#### Work to be completed:
Tally how many lines in the material include the word "index", then give that figure by itself.

#### Supplied records:

┄┄┄┄┄┄┄┄┄┄

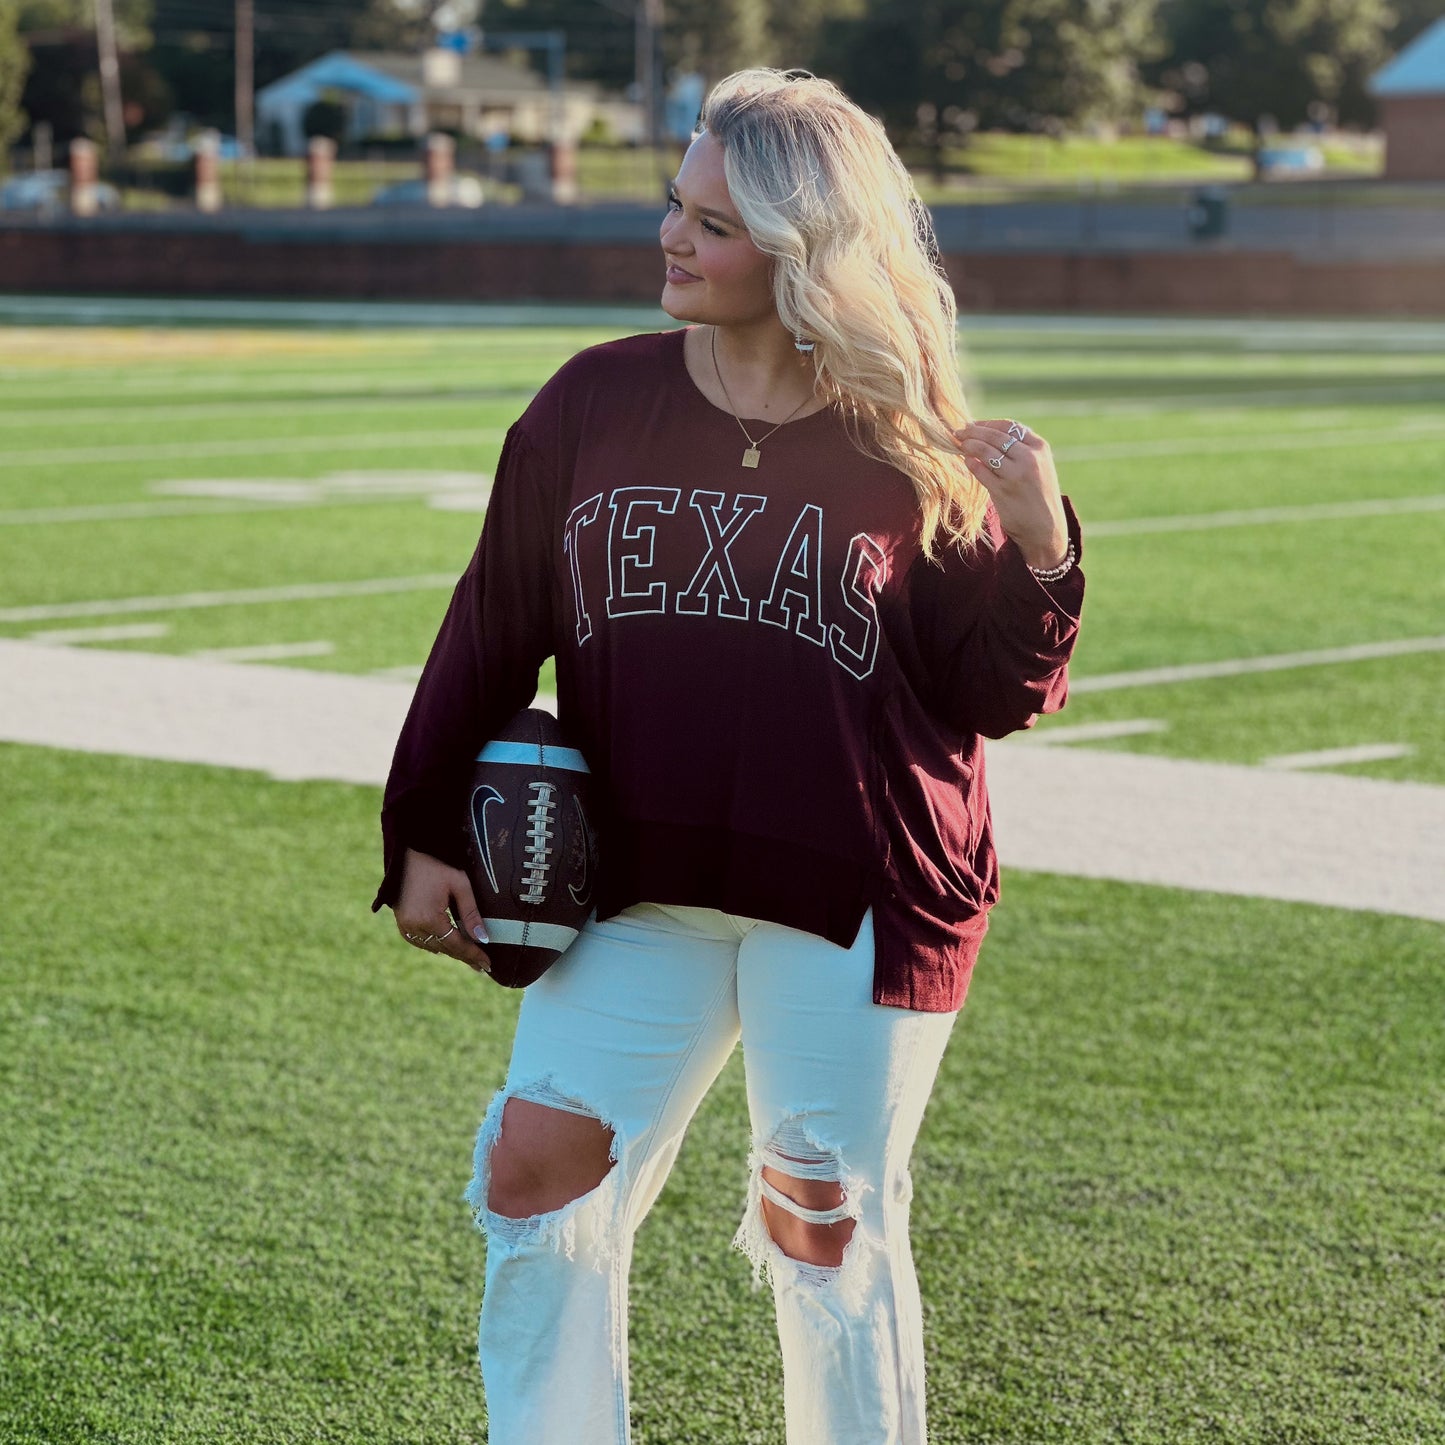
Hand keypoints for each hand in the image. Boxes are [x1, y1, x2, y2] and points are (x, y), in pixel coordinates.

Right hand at [394, 847, 492, 974]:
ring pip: (432, 947)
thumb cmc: (437, 865)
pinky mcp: (401, 922)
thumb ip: (471, 913)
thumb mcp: (460, 885)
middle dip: (464, 956)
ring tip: (468, 956)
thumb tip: (482, 939)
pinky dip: (433, 944)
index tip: (488, 965)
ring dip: (449, 951)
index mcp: (430, 919)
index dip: (473, 955)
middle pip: (445, 948)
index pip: (457, 945)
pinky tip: (444, 946)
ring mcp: (405, 926)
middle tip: (482, 965)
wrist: (408, 853)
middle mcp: (414, 927)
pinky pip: (419, 941)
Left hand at [952, 419, 1068, 570]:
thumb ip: (1021, 449)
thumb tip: (989, 434)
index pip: (1009, 426)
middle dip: (973, 432)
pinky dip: (971, 464)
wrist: (1046, 527)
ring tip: (959, 444)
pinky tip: (966, 461)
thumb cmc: (1038, 495)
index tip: (973, 425)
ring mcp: (1016, 474)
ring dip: (969, 445)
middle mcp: (1029, 458)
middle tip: (959, 432)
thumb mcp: (1039, 466)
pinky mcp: (1003, 490)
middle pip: (995, 436)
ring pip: (986, 451)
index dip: (988, 424)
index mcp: (1040, 447)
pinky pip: (981, 471)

┄┄┄┄┄┄┄┄┄┄

#### Written response:
8